WALLACE: Senator Levin, if you really believe that this is the wrong policy, to send 20,000 more American service men and women into Iraq, why not take hard action to stop it? LEVIN: It will be a very powerful message if a bipartisan majority of the Congress say that they disagree with the increased military involvement in Iraq. It's so powerful that the Republican leader in the Senate, Mitch McConnell, has said that they're going to filibuster against this bipartisan resolution — two Democrats, two Republicans. So the power of this resolution is a first step to urge the president not to deepen our military involvement, not to escalate this matter. That is a first step. If the president does not take heed to that step, at that point, you then consider another step. But the worst thing we can do is to vote on something which is critical of the current policy and lose it, because if we lose that vote, the president will use the defeat of a resolution as support for his policy. The public doesn't support his policy. A majority of the Congress doesn't support his policy. And we've got to keep a majority of the Congress — or put a majority of the Congress in a position where they can vote against the president's policy, because that is the way in which we will begin to turn the ship around that is leading us in the wrong direction in Iraq.Sen. Levin is 100% right that losing a vote on the issue would be disastrous, that it's necessary to start with a vote we can win. I notice that Sen. Levin says it will be a powerful message, but doesn't specify that it's a message for Bush. I hope he knows by now that Bush's response to any Congressional action opposing the escalation will be "who cares what you think"? The message isn't that Bush has to change his mind — because he can't and he won't. Bush's response will be the message: he believes he is not answerable to the American people. As Levin said, making that plain is the first step to being able to take the political risks to rein Bush in. It's ironic. This is exactly how Bush justified the invasion of Iraq: set Saddam Hussein up to defy a United Nations resolution, then use that defiance to justify moving against him.

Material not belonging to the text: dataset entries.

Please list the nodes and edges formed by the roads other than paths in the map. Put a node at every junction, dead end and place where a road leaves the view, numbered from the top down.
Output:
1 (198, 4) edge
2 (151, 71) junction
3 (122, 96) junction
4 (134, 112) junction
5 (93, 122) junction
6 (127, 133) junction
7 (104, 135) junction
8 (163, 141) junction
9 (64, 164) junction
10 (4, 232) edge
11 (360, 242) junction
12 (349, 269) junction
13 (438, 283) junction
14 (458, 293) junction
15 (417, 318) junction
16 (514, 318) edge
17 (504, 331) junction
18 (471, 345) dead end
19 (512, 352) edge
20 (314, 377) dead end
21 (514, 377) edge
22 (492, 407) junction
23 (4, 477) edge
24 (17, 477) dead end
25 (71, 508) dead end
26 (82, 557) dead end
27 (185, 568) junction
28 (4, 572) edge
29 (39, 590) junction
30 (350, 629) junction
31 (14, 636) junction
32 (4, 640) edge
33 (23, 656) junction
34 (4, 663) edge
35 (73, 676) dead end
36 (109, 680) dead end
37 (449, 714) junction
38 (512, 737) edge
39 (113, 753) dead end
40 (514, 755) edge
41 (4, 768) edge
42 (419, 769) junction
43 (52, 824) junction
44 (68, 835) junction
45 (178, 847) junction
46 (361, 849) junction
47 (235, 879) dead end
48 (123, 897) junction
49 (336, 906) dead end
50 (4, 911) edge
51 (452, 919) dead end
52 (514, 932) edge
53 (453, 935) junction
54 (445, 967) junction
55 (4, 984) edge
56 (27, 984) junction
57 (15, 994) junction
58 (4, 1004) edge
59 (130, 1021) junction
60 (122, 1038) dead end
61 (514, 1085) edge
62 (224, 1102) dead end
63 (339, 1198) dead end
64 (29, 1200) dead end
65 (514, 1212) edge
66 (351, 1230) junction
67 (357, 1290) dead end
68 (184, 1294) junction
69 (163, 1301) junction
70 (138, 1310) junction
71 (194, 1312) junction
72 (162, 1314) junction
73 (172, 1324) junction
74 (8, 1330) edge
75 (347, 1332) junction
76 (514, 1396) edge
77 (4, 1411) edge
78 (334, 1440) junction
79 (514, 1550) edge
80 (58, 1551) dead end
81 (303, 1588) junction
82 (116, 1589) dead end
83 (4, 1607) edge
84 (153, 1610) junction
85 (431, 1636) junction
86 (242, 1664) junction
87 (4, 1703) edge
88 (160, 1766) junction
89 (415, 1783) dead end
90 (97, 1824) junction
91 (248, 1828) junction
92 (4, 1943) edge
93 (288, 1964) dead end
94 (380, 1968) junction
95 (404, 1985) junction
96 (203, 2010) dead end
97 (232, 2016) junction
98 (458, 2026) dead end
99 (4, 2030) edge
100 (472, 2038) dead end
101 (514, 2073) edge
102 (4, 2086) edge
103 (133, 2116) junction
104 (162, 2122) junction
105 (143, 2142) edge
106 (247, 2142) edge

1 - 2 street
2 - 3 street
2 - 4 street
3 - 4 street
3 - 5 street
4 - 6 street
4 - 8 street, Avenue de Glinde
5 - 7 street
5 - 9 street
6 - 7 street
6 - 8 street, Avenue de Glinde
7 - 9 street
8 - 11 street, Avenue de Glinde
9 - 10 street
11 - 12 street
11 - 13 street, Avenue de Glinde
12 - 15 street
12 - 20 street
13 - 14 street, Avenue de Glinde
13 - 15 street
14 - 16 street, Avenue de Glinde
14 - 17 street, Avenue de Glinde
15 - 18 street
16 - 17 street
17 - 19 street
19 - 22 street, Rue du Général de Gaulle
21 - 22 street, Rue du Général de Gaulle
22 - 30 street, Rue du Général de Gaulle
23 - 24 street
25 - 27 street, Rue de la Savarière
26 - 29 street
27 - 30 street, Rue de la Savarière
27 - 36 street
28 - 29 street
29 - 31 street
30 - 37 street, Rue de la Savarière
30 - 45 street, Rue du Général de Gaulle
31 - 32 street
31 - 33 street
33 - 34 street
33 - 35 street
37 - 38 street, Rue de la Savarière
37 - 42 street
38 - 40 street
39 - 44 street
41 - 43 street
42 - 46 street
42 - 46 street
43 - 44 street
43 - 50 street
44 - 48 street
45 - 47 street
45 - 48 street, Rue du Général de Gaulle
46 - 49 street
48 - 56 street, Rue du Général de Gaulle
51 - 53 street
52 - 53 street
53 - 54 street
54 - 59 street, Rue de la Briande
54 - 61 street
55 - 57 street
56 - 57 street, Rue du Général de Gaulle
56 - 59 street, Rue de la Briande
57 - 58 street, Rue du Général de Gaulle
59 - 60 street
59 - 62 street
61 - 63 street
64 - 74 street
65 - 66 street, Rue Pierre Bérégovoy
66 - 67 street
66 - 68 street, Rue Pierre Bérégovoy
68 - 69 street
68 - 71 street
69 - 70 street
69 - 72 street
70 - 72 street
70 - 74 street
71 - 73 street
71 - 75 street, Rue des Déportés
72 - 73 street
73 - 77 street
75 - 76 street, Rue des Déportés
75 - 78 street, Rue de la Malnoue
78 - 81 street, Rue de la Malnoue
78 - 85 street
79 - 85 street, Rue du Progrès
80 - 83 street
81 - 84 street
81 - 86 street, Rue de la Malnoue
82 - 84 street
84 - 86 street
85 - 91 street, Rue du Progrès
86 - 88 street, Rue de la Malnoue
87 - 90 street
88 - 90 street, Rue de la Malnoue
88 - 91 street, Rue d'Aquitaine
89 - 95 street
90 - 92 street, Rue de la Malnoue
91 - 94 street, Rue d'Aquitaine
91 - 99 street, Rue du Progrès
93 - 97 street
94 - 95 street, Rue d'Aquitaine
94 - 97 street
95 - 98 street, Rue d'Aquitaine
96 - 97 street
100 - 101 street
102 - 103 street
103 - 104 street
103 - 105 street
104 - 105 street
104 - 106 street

It's not the same situation, because they're not the same people at all. Did Bill Clinton or his surrogates announce that the failure of the impeachment resolution showed that The American People were completely behind him? Bush will exploit the failure of any bill intended to rein him in.
And there's far more at stake in this case.
This is a wedge, driven between the so-called moderate Republicans and the full mooners. There are a dozen Republican seats that may depend on how they handle the war:
CO, NM, NE, TN, GA, MN, ME, NC, KS, OR, NH, VA.
If the Republican Party is deeply divided, and the war is still an issue, look for Democratic sweeps in those states.
WALLACE: Senator Levin, let me ask you something that I hear from a lot of Democrats, that Senator Clinton can win the nomination, but that she has too much baggage to be elected president.
Too much baggage? Well, Bush had DWI's, a string of business failures, a shady inside-trading deal, no-show years at a Texas ANG champagne-unit, untreated alcoholism, and he's never denied his cocaine use, and yet *he* was nominated and very nearly elected in 2000, thanks to brother Jeb and his squeeze Katie Harris.
So what kind of baggage do you have in mind, Chris? And excuse me, but which Democratic party members do have you on record saying this?